_Collection entries_:
*****
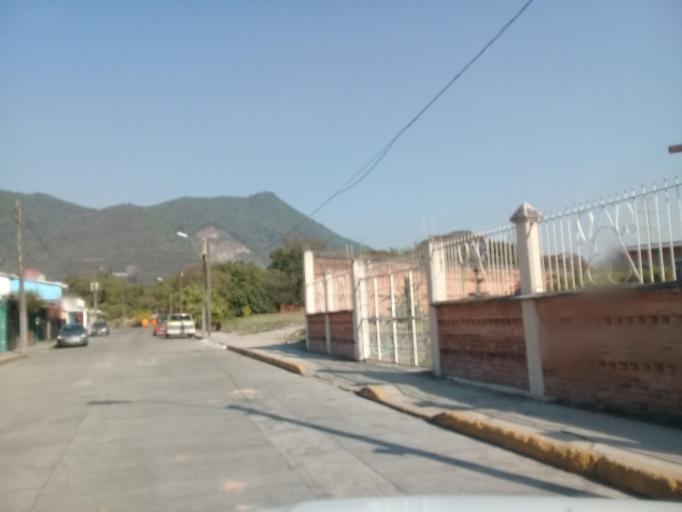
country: MX
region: Veracruz
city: Ixtac Zoquitlan
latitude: 18.8575
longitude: -97.0661
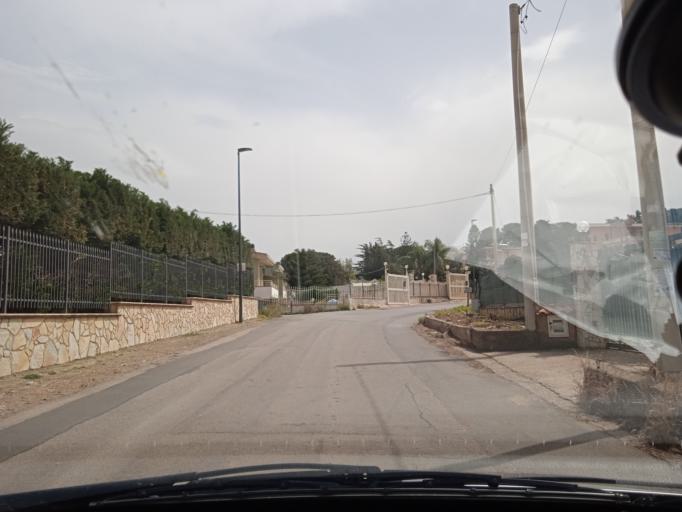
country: IT
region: Sicily
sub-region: Palermo
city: Torre Colonna-Sperone
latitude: 38.0261
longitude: 13.5759
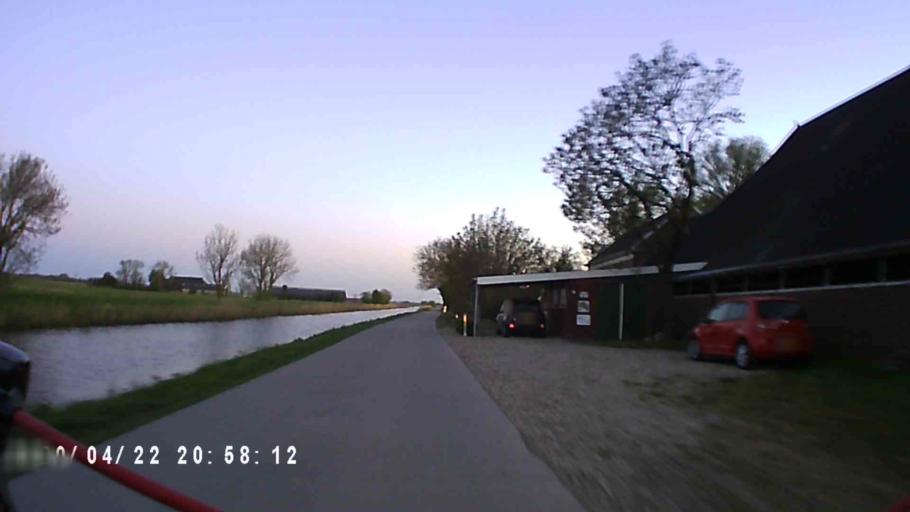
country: NL
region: Groningen
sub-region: Gemeente Winsum
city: Winsum
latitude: 53.3256
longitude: 6.5647
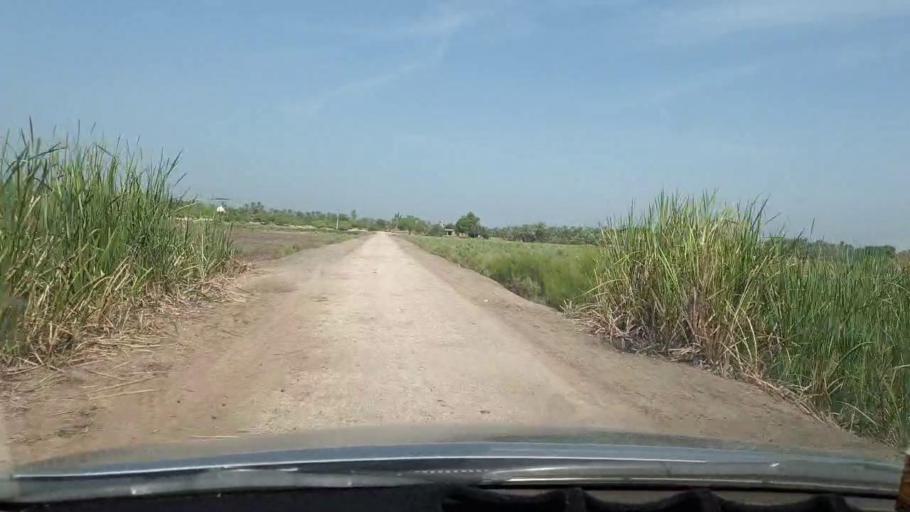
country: PK
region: Sindh
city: Khairpur
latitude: 27.4716
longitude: 68.7442
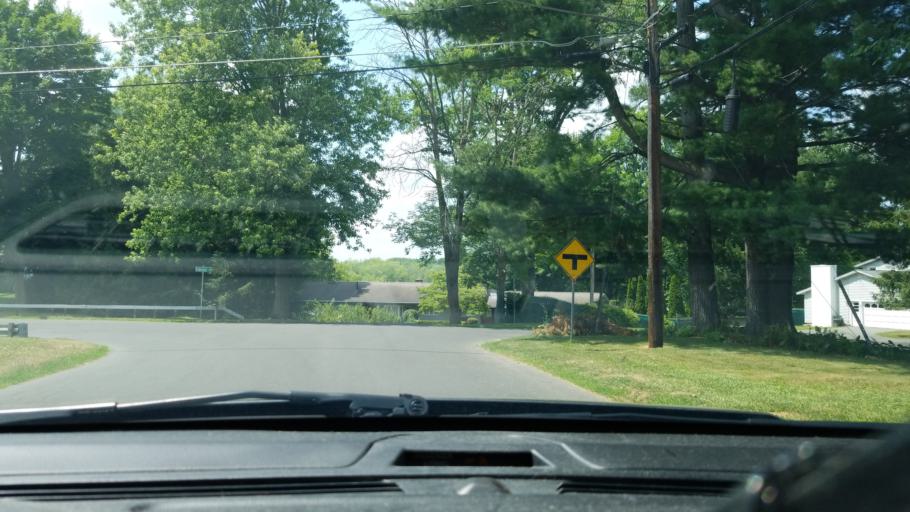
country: US
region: New York
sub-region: Onondaga County
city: Liverpool
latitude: 43.1374
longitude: -76.2362
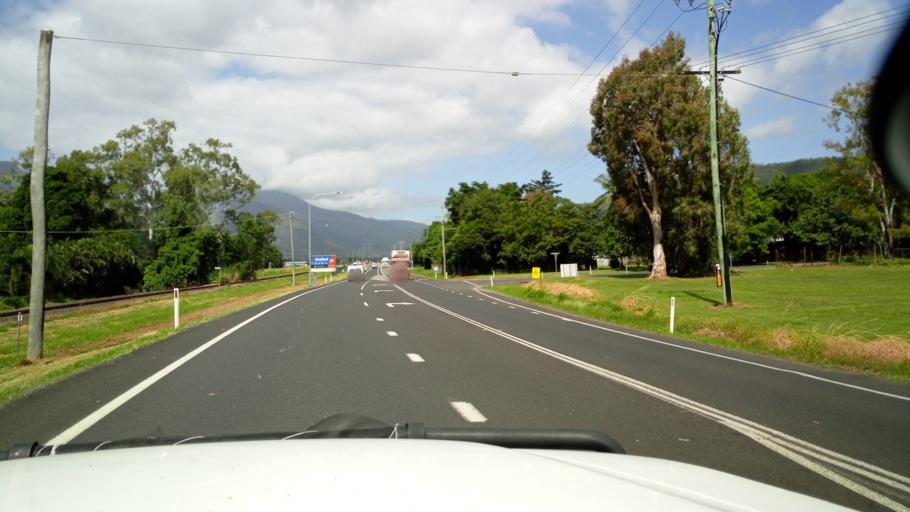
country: AU
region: Queensland
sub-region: Cairns
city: Woree
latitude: -17.0758
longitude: 145.7756
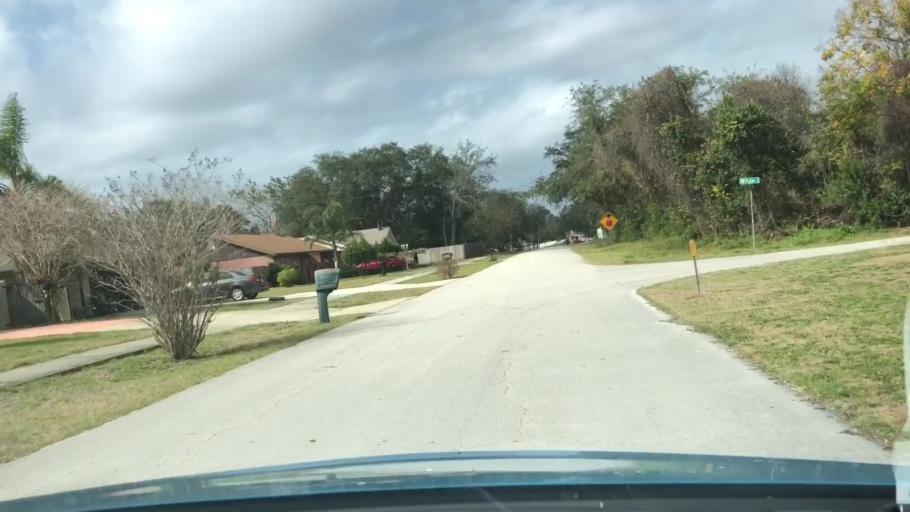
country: US
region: Florida
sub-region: Volusia County
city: Deltona
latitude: 28.8763
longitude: -81.2458
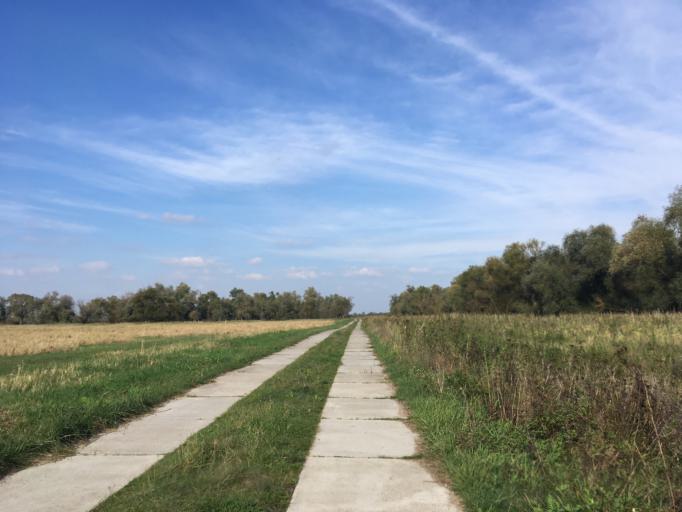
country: DE
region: Brandenburg
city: Schwedt (Oder)
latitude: 53.0209
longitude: 14.2758
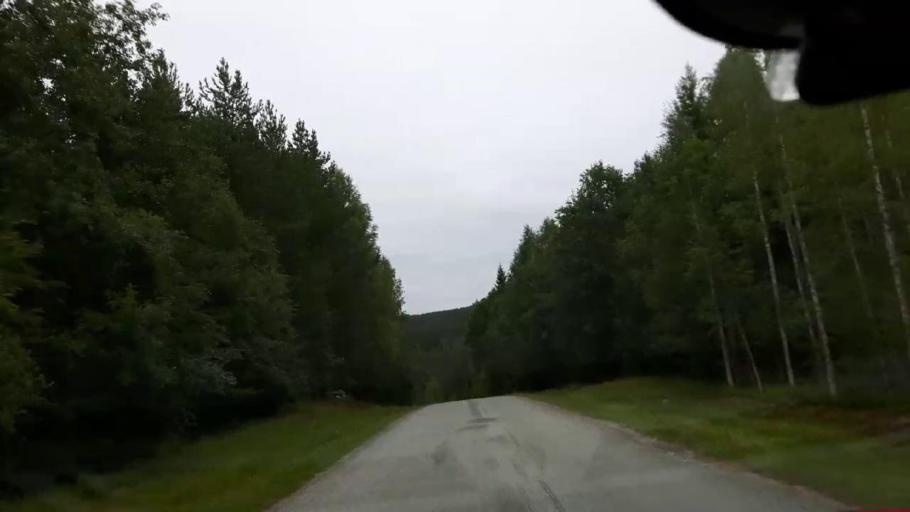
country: SE
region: Vaesternorrland
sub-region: Ange Kommun
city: Fransta
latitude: 62.7774
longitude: 15.9868
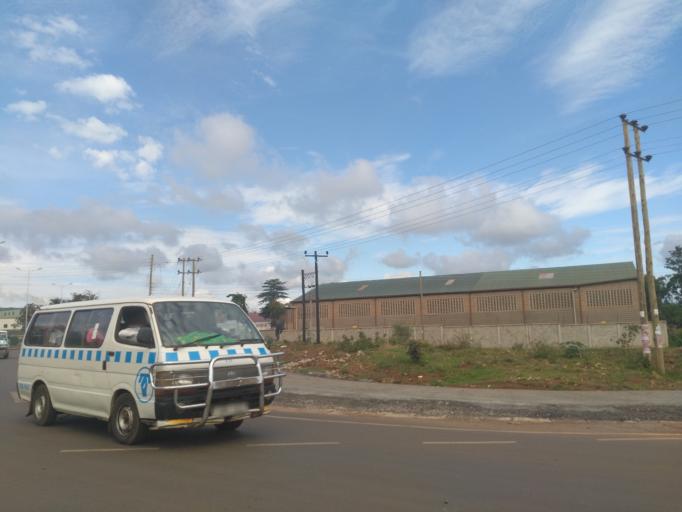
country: UG
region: Eastern Region
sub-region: Jinja District
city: Jinja
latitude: 0.4384
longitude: 33.1838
*****
_Given task_: Rewrite the stretch of the entries from the line containing "city: Schwedt (Oder)" through the end, swapping "longitude" for "lon" and keeping everything else the same. Omit the pictures.

_Answer to this exercise_:
city: Schwedt (Oder)
latitude: 53.0209
lon: 14.2758
country: SE
region: Vaesternorrland
sub-region: Ange Kommun
city: Fransta
latitude: 62.7774
lon: 15.9868
country: UG
region: Eastern Region
sub-region: Jinja District
city: Jinja
latitude: 0.4384
lon: 33.1838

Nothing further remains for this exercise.